2.16.2007

Ghost Ride to Ho Hum


Just days after basing my opinion of the impending release of Ghost Rider on its trailer and my knowledge of the comic's history, Cinematical has validated my uncanny vision:
    So after months of delay, several unimpressive pieces of promotional material, and an alleged press blackout, tonight (only a few short hours before its release date) we finally got to take a look at Mark Steven Johnson's Ghost Rider -- a Marvel Comics adaptation that, frankly, never should have even made it past the pre-production stage. This is a shapeless, confused and entirely muddle-headed movie, and it's one that got green-lit only because, hey, Spider-Man, Batman and X-Men turn huge profits, and as of a few years back, each movie studio was falling all over one another to get their hands on some of the "secondary" Marvel characters.

    And therein lies the basic problem with Ghost Rider: It's not about anything. One could argue that the Spider-Man films are about growing up and learning responsibility; that the X-Men represent the strength of the marginalized, the disenfranchised and the weird; Batman focuses on that inner battle between light and dark that we all have to deal with.
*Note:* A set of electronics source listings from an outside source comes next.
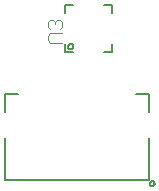
<source format=gbo>
G75*
%MOIN*%
%OFA0B0*%
%FSLAX25Y25*%
%IPPOS*%
%LPD*%
%AMOC8*
5,1,8,0,0,1.08239X$1,22.5*
%
%ADD10C,0.00500*%
%ADD11C,0.00400*%
D10*
X0012762Y0039927D02*
X0060793Y0039927D01*
X0060793Y0053707D01*
X0060793Y0062368D02*
X0060793Y0068667D01*
X0056463Y0068667D01*
X0048589Y0082447D02*
X0048589Y0085203D01*
X0048589Y0082447D02*
X0045833Y0082447D01*
X0048589Y0095439D02*
X0048589Y0098195D01*
X0045833Y0098195D01*
X0035596Y0098195D02*
X0032841Y0098195D01*
X0032841Y0095439D01*
X0032841Y0085203D02*
X0032841Y0082447D01*
X0035596Y0082447D01*
X0033929Y0084415D02*
X0033931Y0084474D01*
X0033937Y0084532D01*
X0033947Y0084590D01*
X0033960Y0084647D01*
X0033978Y0084704D01*
X0033999Y0084759D01*
X0034024Y0084812D01*
X0034052Y0084863D01*
X0034083Y0084913D01*
X0034118Y0084960D01*
X0034156Y0085005D01*
X0034197Y0085048D01*
X0034241Y0085087D01*
X0034287Y0085123D01*
X0034335Y0085157D01*
X0034386Y0085187D01*
X0034439Y0085213D01*
X0034493Y0085236D01*
X0034548Y0085255D01*
X0034605Y0085271D01*
X0034663Y0085283D01*
X0034721Y0085291D01*
X0034780Y0085295D01*
X0034838Y0085295D01*
X0034897Y0085291D01*
X0034955Y0085283D01*
X0035013Y0085271D01*
X0035070Y0085255D01*
X0035125Y0085236D01*
X0035179Y0085213D01*
X0035232Y0085187D01*
X0035283Y0085157D01*
X0035331Y0085123D01*
X0035377Y0085087D01*
X0035421Y0085048D01*
X0035462Y0085005D01*
X0035500Y0084960D01*
X0035535Y0084913D01*
X0035566Y0084863D01*
X0035594Y0084812D01*
X0035619Y0084759D01*
X0035640Y0084704D01*
X0035658Y0084647D01*
X0035671Y0084590D01*
X0035681Y0084532D01*
X0035687Y0084474D01*
X0035689Y0084415D01*
X0035687Y0084356D01*
X0035681Y0084298D01*
X0035671Y0084240D01*
X0035658Y0084183D01*
X0035640Y0084126D01*
X0035619Y0084071D01*
X0035594Y0084018D01*
X0035566Y0083967D01*
X0035535Y0083917D01*
X0035500Y0083870D01*
X0035462Y0083825D01*
X0035421Y0083782D01*
X0035377Y0083743D01*
X0035331Y0083707D01*
X0035283Y0083673D01*
X0035232Y0083643D01*
X0035179Y0083617D01*
X0035125Y0083594D01*
X0035070Y0083575D01*
X0035013Y0083559D01*
X0034955Y0083547D01*
X0034897Y0083539D01*
X0034838Y0083535D01*
X0034780Y0083535D01*
X0034721Y0083539D01*
X0034663Y0083547D01*
X0034605Y0083559D01*
X0034548Y0083575D01*
X0034493Y0083594D01*
X0034439Y0083617D01*
X0034386Y0083643D01*
X0034335Y0083673D01*
X0034287Y0083707D01*
X0034241Y0083743D01*
X0034197Y0083782D01*
X0034156Y0083825D01*
X0034118Y0083870D01*
X0034083Y0083917D01*
X0034052Y0083967D01*
X0034024Y0084018D01*
X0033999Y0084071D01*
X0033978Y0084126D01*
X0033960Y0084183D01*
X0033947Y0084240D01*
X0033937Y0084298D01*
X0033931Y0084356D01*
X0033929Y0084415D01*
X0017093Y0068667D02*
X0012762Y0068667D01*
X0012762Y0062368D01*
X0012762Y0053707D02*
X0012762Y0039927D01*
X0061187Y0038746D02*
X0061189Y0038802D01*
X0061195Y0038857D01*
X0061205Y0038911D01*
X0061218Y0038965D01*
X0061236Y0039018D01*
X0061257Y0039069D01*
X0061281Y0039119D01*
X0061309Y0039167D01*
X0061341Y0039213D01*
X0061375Y0039257D01*
X0061413Y0039298D01*
X0061453Y0039336D01*
X0061496Y0039371D01*
X0061541Y0039403D01*
X0061589Y0039432D01*
X0061638Y0039458D01*
X0061689Y0039480D01*
X0061741Y0039498D01*
X0061795Y0039512D01*
X0061850Y0039523D01*
X0061905Y0039530D01*
X0061960Y0039533D01*
X0062016Y0039532D01*
X0062071Y0039527D01*
X0062126Y0039518D01*
X0062180Y0039506D01*
X0062233Y0039489D01*
X0062285Y0039469D01*
X0062335Y0039445D01*
X0062383Y0039418D01*
X0062430Y0039388D01*
X0062474Y0039354D01*
X0062516Y0039317D01*
X0062554Y0039277D01*
X0062591Y0039235D01*
X0062624Y0039190D01*
X0062653Y0039144D01*
X0062680Y0039095D01*
X0062702Y0039044D01*
X0062722Y0038992D01*
X0062737Y0038938D01*
X0062749Y0038884D01*
X0062757Y0038829D01*
X0062761Y0038774D01*
X0062761Y0038718D01*
X0062757Y0038663D01*
X0062749Y0038608D01*
X0062737Y0038554D01*
X0062722Y0038500D01*
X0062702Y0038448D01*
X0062680Y0038397D01*
X0062653Y0038348D01*
X0062624Y0038302D01*
X0062591Y0038257D01*
X0062554Y0038215D01*
X0062516Y0038175D01*
X0062474Y0038138D01*
X0062430Y0038104D01*
X0062383Y0038074D01*
X0062335Y0038047D01*
X0062285Y0038023D01*
X0062233Y0038003D01*
X0062180Y0037986D01*
X0062126Y0037974D01*
X0062071Y0037965D01*
X0062016Y0037960D01*
X0061960Y0037959D01*
X0061905Y0037962D01*
X0061850Y0037969D01*
X0061795Y0037980D01*
X0061741Y0037994D01*
X0061689Y0038012D01*
X0061638Y0038034D01*
X0061589Y0038060D01*
X0061541Y0038089D01*
X0061496Y0038121D01*
X0061453Y0038156D01*
X0061413Y0038194D01*
X0061375Y0038235D01*
X0061341Y0038279D01*
X0061309Y0038325D01*
X0061281Y0038373D01*
X0061257Y0038423D01*
X0061236Y0038474D01*
X0061218Y0038527D01*
X0061205Y0038581D01*
X0061195Y0038635D01*
X0061189Y0038690D01*
X0061187Y0038746D01*
D11*
X0031857Y0085644D02*
X0028020Y0085644D01*
X0027253Y0086411D01*
X0027253Y0087946D01*
X0028020Y0088713D01*
X0031857Y0088713D01*
X0031090Y0090248D02*
X0031857Y0091015D01*
X0031857Y0092550D01*
X0031090Y0093317D01*
X0030322Y0093317D01*
X0029555Y0092550D01*
X0028788Y0093317D01*
X0028020Y0093317D01*
X0027253Y0092550D01*
X0027253Y0091015D01*
X0028020Y0090248D01*
X0029555Y0091782D02*
X0029555Y0092550D01*
M02*

</source>
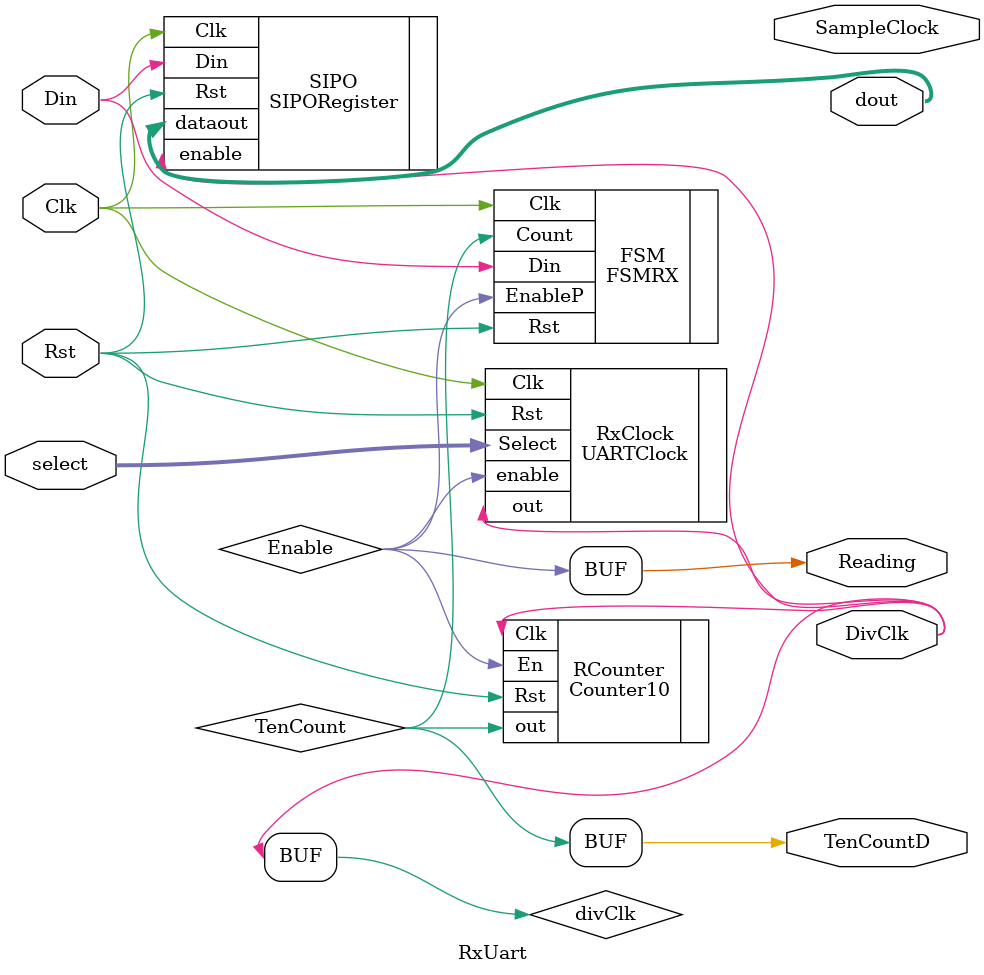
<source format=sv>
module RxUart (
	input Din, Clk, Rst,
	input [2:0] select,
	output [9:0] dout,
	//Debug Signals well need
	output DivClk,
	output SampleClock,
	output Reading,
	output TenCountD
);
	
	wire Enable;
	wire divClk;
	wire TenCount;
	UARTClock RxClock (
		.Rst(Rst),
		.Clk(Clk),
		.enable(Enable),
		.Select(select),
		.out(divClk)
	);
	
	
	Counter10 RCounter (
		.Clk(DivClk),
		.Rst(Rst),
		.En(Enable),
		.out(TenCount)
	);
	
	SIPORegister SIPO (
		.Din(Din),
		.Clk(Clk),
		.Rst(Rst),
		.enable(divClk),
		.dataout(dout)
	);
	
	FSMRX FSM (
		.Din(Din),
		.Clk(Clk),
		.Rst(Rst),
		.Count(TenCount),
		.EnableP(Enable)
	);
	
	assign DivClk = divClk;
	assign Reading = Enable;
	assign TenCountD = TenCount;
endmodule 
</source>
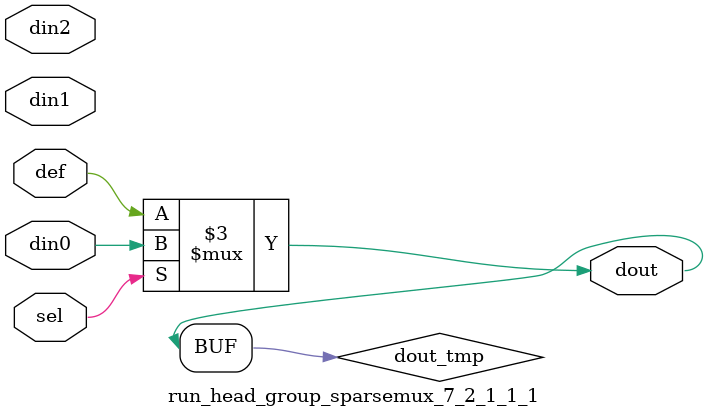
<source format=v>
`timescale 1ns / 1ps

module run_head_group_sparsemux_7_2_1_1_1 (din0,din1,din2,def,sel,dout);

parameter din0_WIDTH = 1;

parameter din1_WIDTH = 1;

parameter din2_WIDTH = 1;

parameter def_WIDTH = 1;
parameter sel_WIDTH = 1;
parameter dout_WIDTH = 1;

parameter [sel_WIDTH-1:0] CASE0 = 1;

parameter [sel_WIDTH-1:0] CASE1 = 1;

parameter [sel_WIDTH-1:0] CASE2 = 1;

parameter ID = 1;
parameter NUM_STAGE = 1;



input [din0_WIDTH-1:0] din0;

input [din1_WIDTH-1:0] din1;

input [din2_WIDTH-1:0] din2;

input [def_WIDTH-1:0] def;
input [sel_WIDTH-1:0] sel;

output [dout_WIDTH-1:0] dout;



reg [dout_WIDTH-1:0] dout_tmp;


always @ (*) begin
(* parallel_case *) case (sel)
    
    CASE0 : dout_tmp = din0;
    
    CASE1 : dout_tmp = din1;
    
    CASE2 : dout_tmp = din2;
    
    default : dout_tmp = def;
endcase
end


assign dout = dout_tmp;



endmodule

</source>
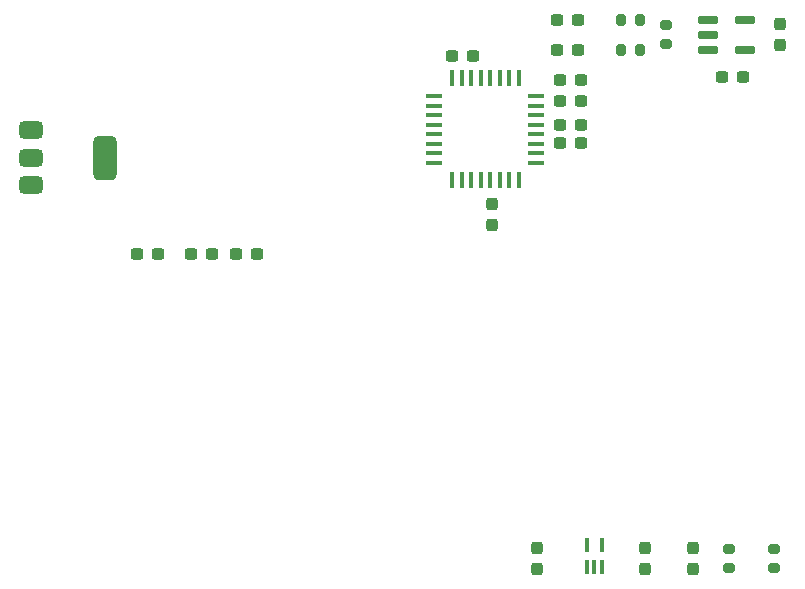
<source format=gbr>
%TF.GenerationSoftware,KiCad,Pcbnew,8.0.1*%
%TF.CreationDate,2024-04-12T18:49:37-04:00*%
%TF.ProjectId,adc_fpga,6164635f-6670-4676-912e-6b696361645f,rev?*%
%TF.SameCoordinates,Original*%
%TF.FileFunction,Paste,Top*%
%TF.FilePolarity,Positive*%
%FSLAX46Y46*%
G04 Gerber Fmt 4.6, Leading zero omitted, Abs format (unit mm)*
G04 Created by KiCad (PCBNEW 8.0.1) date 2024-04-12 18:49:37*
%MOMM*%
%LPD*%
G01*
G04 APERTURE LIST*
G04 Aperture macros list*
%AMRoundRect*
0 Rectangle with rounded corners*
0 $1 Rounding radius*
0 $2 $3 $4 $5 $6 $7 $8 $9 X,Y pos of 4 corners*
0 Add a 4 corners polygon primitive as box body*
4,1,4,$2,$3,$4,$5,$6,$7,$8,$9,$2,$3,0*
0 Add four circle primitives for the rounded corners*
1,1,$1+$1,$2,$3*
1,1,$1+$1,$4,$5*
1,1,$1+$1,$6,$7*
1,1,$1+$1,$8,$9*
0 Add four rect primitives between the rounded corners*
20,1,$1+$1,$2,$3,$4,$5,0*
20,1,$1+$1,$4,$5,$6,$7,0*
20,1,$1+$1,$6,$7,$8,$9,0*
20,1,$1+$1,$8,$9,$2,$3,0*%
G04 Aperture macros list end*
%ADD10RoundRect,0.237500X-0.300000X-0.237500X0.300000X-0.237500X0.300000X0.237500X-0.300000X0.237500X0*%
%ADD11RoundRect,0.237500X-0.237500X0.300000X-0.237500X-0.300000X0.237500X-0.300000X0.237500X0.300000X0*%
%ADD12R,0.330200X1.473200*%
%ADD13R,1.473200X0.330200*%
%ADD14RoundRect,0.200000X0.275000X-0.200000X0.275000X0.200000X-0.275000X0.200000X-0.275000X-0.200000X0*%
%ADD15RoundRect,0.200000X-0.200000X-0.275000X0.200000X-0.275000X0.200000X0.275000X-0.200000X0.275000X0*%
%ADD16RoundRect,0.237500X0.300000X0.237500X-0.300000X0.237500X-0.300000X-0.237500X0.300000X-0.237500X0*%
%ADD17RoundRect,0.190000X0.635000X0.190000X-0.635000X0.190000X-0.635000X-0.190000X0.635000X-0.190000X0*%
%ADD18RoundRect,0.237500X0.237500X-0.300000X0.237500X0.300000X-0.237500X0.300000X-0.237500X-0.300000X0*%
%ADD19RoundRect,0.200000X-0.275000X0.200000X-0.275000X-0.200000X0.275000X-0.200000X0.275000X0.200000X0*%
%ADD20RoundRect,0.375000X-0.625000X-0.375000X0.625000X-0.375000X0.625000X0.375000X-0.625000X0.375000X0*%
%ADD21RoundRect,0.500000X-0.500000X-1.400000X0.500000X-1.400000X0.500000X1.400000X-0.500000X1.400000X0*%
%ADD22RoundRect,0.040000X0.160000X-0.555000X0.160000X0.555000X-0.160000X0.555000X-0.160000X-0.555000X0*%
G04 APERTURE END LIST*
D10*
%TO.C,C20*%
X98197500Y-104140000D03*
X99922500Y-104140000D03*
%TD*%
%TO.C,C14*%
X94387500Y-104140000D03*
X96112500Y-104140000D03*
%TD*%
D11*
%TO.C,C13*%
X119888000Y-99975500D03*
X119888000Y-101700500D03*
%TD*%
D12*
%TO.C,U3*%
X122103799Y-89306400D03*
X121303801Y-89306400D03*
X120503800Y-89306400D03*
X119703799Y-89306400D03*
X118903801Y-89306400D03*
X118103800Y-89306400D03*
X117303801Y-89306400D03*
X116503801Y-89306400D03*
D13*
X114985800Y-90824401D03*
X114985800Y-91624399D03*
X114985800Y-92424400D03*
X114985800Y-93224401D03*
X114985800Y-94024399D03*
X114985800Y-94824400D03*
X114985800Y-95624399D03*
X114985800Y-96424399D03*
D12*
X116503801Y-97942400D03*
X117303799Y-97942400D03*
X118103800Y-97942400D03*
X118903801Y-97942400D03*
X119703799Y-97942400D03*
X120503800Y-97942400D03*
X121303799Y-97942400D03*
X122103799Y-97942400D03*
D13*
X123621800Y-96424399D03*
X123621800Y-95624401D03*
X123621800Y-94824400D03*
X123621800Y-94024399D03*
X123621800Y-93224401D03*
X123621800Y-92424400D03*
X123621800Y-91624401D03*
X123621800Y-90824401D03*
%TD*%
D14*
%TO.C,R5*%
X134620000Y-86423000D03*
X134620000Y-84773000D03*
%TD*%
D15*
%TO.C,R4*%
X130747000Y-84328000D03*
X132397000Y-84328000D03*
%TD*%
%TO.C,R1*%
X130747000Y-86868000D03*
X132397000Y-86868000D03*
%TD*%
D16*
%TO.C,C12*%
X125375500Y-86868000D03*
X127100500Y-86868000D03*
%TD*%
D10*
%TO.C,C10*%
X125375500Y-84328000D03*
X127100500Y-84328000D03*
%TD*%
%TO.C,C9*%
X139345500Y-89154000D03*
X141070500Y-89154000D03*
%TD*%
D16*
%TO.C,C7*%
X125629500Y-93218000D03*
X127354500Y-93218000D03*
%TD*%
%TO.C,C6*%
X127354500Y-89408000D03*
X125629500Y-89408000D03*
%TD*%
%TO.C,C5*%
X125629500Y-91186000D03*
X127354500Y-91186000D03*
%TD*%
%TO.C,C3*%
X127354500Y-94742000D03*
X125629500Y-94742000D03*
%TD*%
D10*
%TO.C,C2*%
X116485500Y-87376000D03*
X118210500Y-87376000D03*
%TD*%
D17*
%TO.C,T1*%
X141290000Y-86871000D03*
X141290000Y-84331000D03*
X138110000Y-84331000D03*
X138110000Y-85601000D03*
X138110000Y-86871000D03*
%TD*%
D11*
%TO.C,C11*%
X144254000Y-86460500D03*
X144254000Y-84735500D03*
%TD*%
D18*
%TO.C,C17*%
X136906000Y-130806500D03*
X136906000Y-129081500D03*
%TD*%
D19*
%TO.C,R3*%
X139954000Y-129119000D03*
X139954000Y-130769000D03*
%TD*%
D10*
%TO.C,C1*%
X91540500Y-104140000D03*
X89815500Y-104140000D03*
%TD*%
D20*
%TO.C,U4*%
X80822000Y-93712000D03*
X80822000Y-96012000D03*
D21*
X87122000Y-96012000D03*
D20*
X80822000Y-98312000D03*
%TD*%
D18*
%TO.C,C18*%
X132842000Y-130806500D03*
X132842000Y-129081500D03*
%TD*%
D22*
%TO.C,U1*%
X127874000Y-130698000D03*
X128524000Y-130698000D03*
X129174000Y-130698000D03*
X129174000Y-128778000D03*
X127874000Y-128778000D03*
%TD*%
D11*
%TO.C,C16*%
X123698000Y-129081500D03*
X123698000Y-130806500D03*
%TD*%
D19*
%TO.C,R2*%
X143764000Y-129119000D03*
X143764000Y-130769000D03*
%TD*%
M02*

</source>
Ghost Rider? Well, it's about a skull-faced undead motorcycle rider who wields a chain and whose face is on fire. Beyond that, I give up. I've seen coffee commercials with meatier subtextual elements.
I'm just sad to see that Wes Bentley somehow has gotten involved with the movie. Where has he gone? Well, with reading the further description, on top of the heap of crap that is this film:
    Seems that Meph needs Johnny to become his "ghost rider," a magical bounty hunter who must stand in the way of the evil Blackheart (Wes Bentley, so wooden he splinters) and his three elemental sidekicks. Johnny must also woo his old girlfriend (Eva Mendes, counting the beats until her own line deliveries but packing a whole bunch of cleavage-intensive blouses), chuckle briefly with his comic relief (Donal Logue, completely un-comic), and deal with huge volleys of exposition from a wizened old weirdo (Sam Elliott, the only actor in the flick who seems to realize how insipid the whole thing is).
Is this finally the death knell for Nicolas Cage? One can only hope.